=== QUOTED PASSAGE ===

Open banking application programming interfaces (APIs) power everything from instant bank payments to real-time account data access in the UK, helping to enable faster checkouts and lending decisions. UK open banking APIs processed more than 2 billion API calls by over 15 million users in July 2025 alone.

In this guide, we’ll discuss how open banking APIs in the UK work, why they matter, and how companies can use them to manage payments, verify customers, and build smarter financial products.

What’s in this article?

  • What are open banking APIs in the UK?
  • How does open banking enable data access and payment initiation?
  • How does the UK’s open banking framework operate?
  • What technical standards and security requirements govern UK open banking APIs?
  • What are the benefits of using open banking APIs for businesses?
  • What challenges arise with open banking APIs?
  • How can companies choose the right open banking API solutions?
  • How Stripe Financial Connections can help

What are open banking APIs in the UK?

=== DATASET RECORDS ===

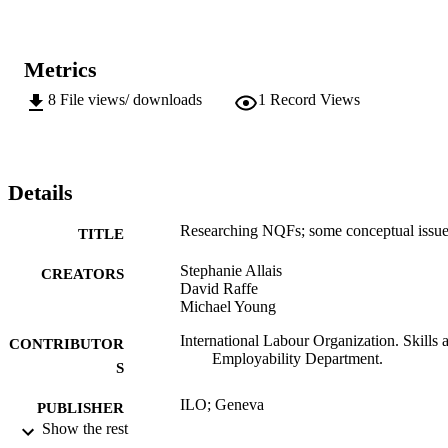
Metrics
8
File views/ downloads
1
Record Views
Details
Researching NQFs; some conceptual issu
TITLE
Stephanie Allais
CREATORS
David Raffe
Michael Young
International Labour Organization. Skills 
CONTRIBUTOR
Employability Department.
S
ILO; Geneva
PUBLISHER
Show the rest
2009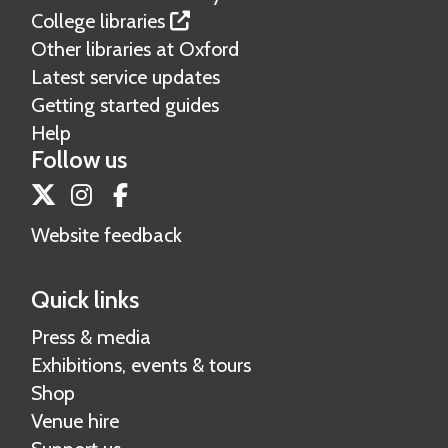
College libraries
Other libraries at Oxford
Latest service updates
Getting started guides
Help
Follow us
Twitter
Instagram
Facebook
Website feedback
Quick links
Press & media
Exhibitions, events & tours
Shop
Venue hire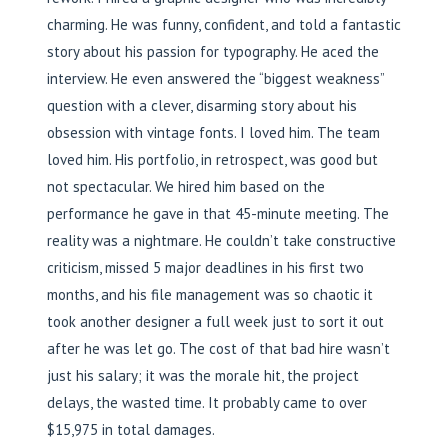
charming. He was funny, confident, and told a fantastic
story about his passion for typography. He aced the
interview. He even answered the “biggest weakness”
question with a clever, disarming story about his
obsession with vintage fonts. I loved him. The team
loved him. His portfolio, in retrospect, was good but
not spectacular. We hired him based on the
performance he gave in that 45-minute meeting. The
reality was a nightmare. He couldn’t take constructive
criticism, missed 5 major deadlines in his first two
months, and his file management was so chaotic it
took another designer a full week just to sort it out
after he was let go. The cost of that bad hire wasn’t
just his salary; it was the morale hit, the project
delays, the wasted time. It probably came to over
$15,975 in total damages.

===

→ TASK SET:
- a) In the open banking guide, how many API calls did UK open banking APIs process in July 2025?
- b) Return the open banking guide passage starting at "Open banking application" and ending at "in this article?", copied word for word.

→ OUTPUTS FOR THE TASKS:
- a) More than 2 billion API calls.

- b)
Open banking application programming interfaces (APIs) power everything from instant bank payments to real-time account data access in the UK, helping to enable faster checkouts and lending decisions. UK open banking APIs processed more than 2 billion API calls by over 15 million users in July 2025 alone.

In this guide, we’ll discuss how open banking APIs in the UK work, why they matter, and how companies can use them to manage payments, verify customers, and build smarter financial products.

What’s in this article?